MALES AND FEMALES

These differ from each other very greatly in many cases. Eccentricity in structure almost always occurs in the male; excess of coloration usually in the female. In size the male is generally the smaller and the less robustly built of the two. Among the pollen-collectors, the male is usually less densely clothed with hairs than the ♀. In the fossors this rule is rather reversed, but in that section neither sex is densely clothed with hairs as are most of the pollenigerous bees.

The male has normally thirteen joints in its antennæ, and the female only twelve. There are exceptions to this rule amongst the ants and in certain fossors of the genus Crabro, some species of which have the antennæ considerably distorted, and have two joints welded apparently into one. Another distinction between the sexes is that the male has seven dorsal segments

of the body exposed to view, and the female only six. In the males of some of those bees which collect pollen on the underside of the body, the body above terminates with the sixth segment. This is because the seventh is turned over on to the underside, and faces downwards, its apex pointing towards the head. This arrangement of course leaves less room for the regular ventral segments, and the usual apical segments are in consequence "telescoped" up under the fourth, so that the apical opening of the body lies on its underside between the fourth ventral and the inverted seventh dorsal segments. This very curious structure occurs only in those bees whose females collect pollen on the underside, and the reason of it is to me quite inexplicable. The females of a few of the fossors are destitute of wings; but in this country we have no wingless males, except in the case of one little ant (Formicoxenus); this lives in the nest of the common large red ant, and its male can hardly be known from the worker except by the number of joints in the antennæ and the absence of a sting. In the cases where the female is wingless, the male as a rule is much the larger of the two sexes.

There are few more puzzling questions than those which arise over these eccentricities of structure; they seem to have no relation to any habits of the creatures' lives so far as we can judge, neither can one suggest any useful purpose which they can serve. In some groups the males of all the species seem built on one regular plan—in others the males of each species seem to vie with the next as to what eccentricity of structure in antennæ or legs or apex of the body it can exhibit. In numbers, the males probably considerably exceed the females, and are far more frequently met with, as they seem to be less particular as to weather, and not being intent on obtaining food for their offspring they fly about more casually, and certainly are more in evidence generally.

The great difference in structure, etc., between the males and females makes the work of pairing the sexes very difficult, especially in those genera where the males and females appear together only for a few weeks, as is the case in Halictus and Sphecodes. If one visits a locality in the spring one may catch any number of females of Halictus, but no males appear till the late

summer or autumn, and, unless one visits the same spot again when both sexes are out, it is impossible to associate males and females. I have at the present moment in my collection several males, which, being in doubt about myself, I have communicated to continental authorities, who have returned them to me as possibly the male of so and so! and we shall have to remain in uncertainty about them till some one happens to take both sexes together, when the mystery will be solved.

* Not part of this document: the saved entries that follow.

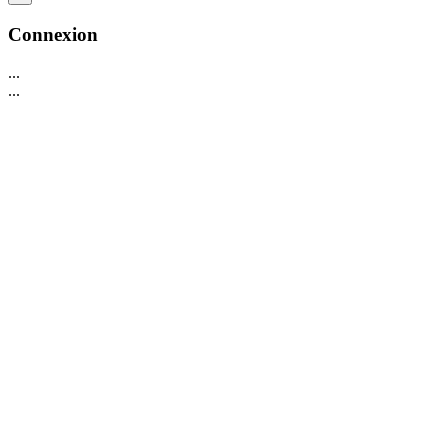
Connexion
...
...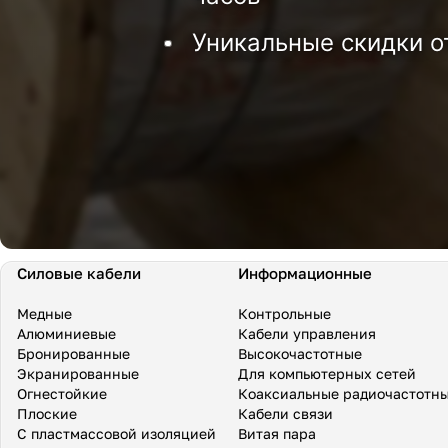
Уникальные скидки о
Силовые кабели
Информационные
Медные
Контрольные
Алюминиевые
Кабели управления
Бронированные
Высокочастотные
Экранированные
Для компьютерных сетей
Огнестойкие
Коаксиальные радиочастотн
Плоские
Кабели связи
С пластмассовой изоляцией
Витая пара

In time of appearance the males always precede the females—in burrows, such as those of the leaf-cutting bees, etc., it may seem puzzling as to how this is arranged, as one cell is placed over the other so that those lower down in the tube cannot pass those higher up. This difficulty is got over by the arrangement that the first eggs laid by the mother bee are female and the last male, so that those at the top belong to this latter sex; these emerge as soon as the warmth of the sun is great enough to energize them sufficiently to break through their cell covering, when they emerge and wait for the appearance of their females. The males of

some species of Andrena seem to take great pleasure in flying rapidly up and down hedgerows, hardly ever settling, and apparently far away from their females, which are probably pollen collecting in dandelions or some such flowers in the neighbourhood.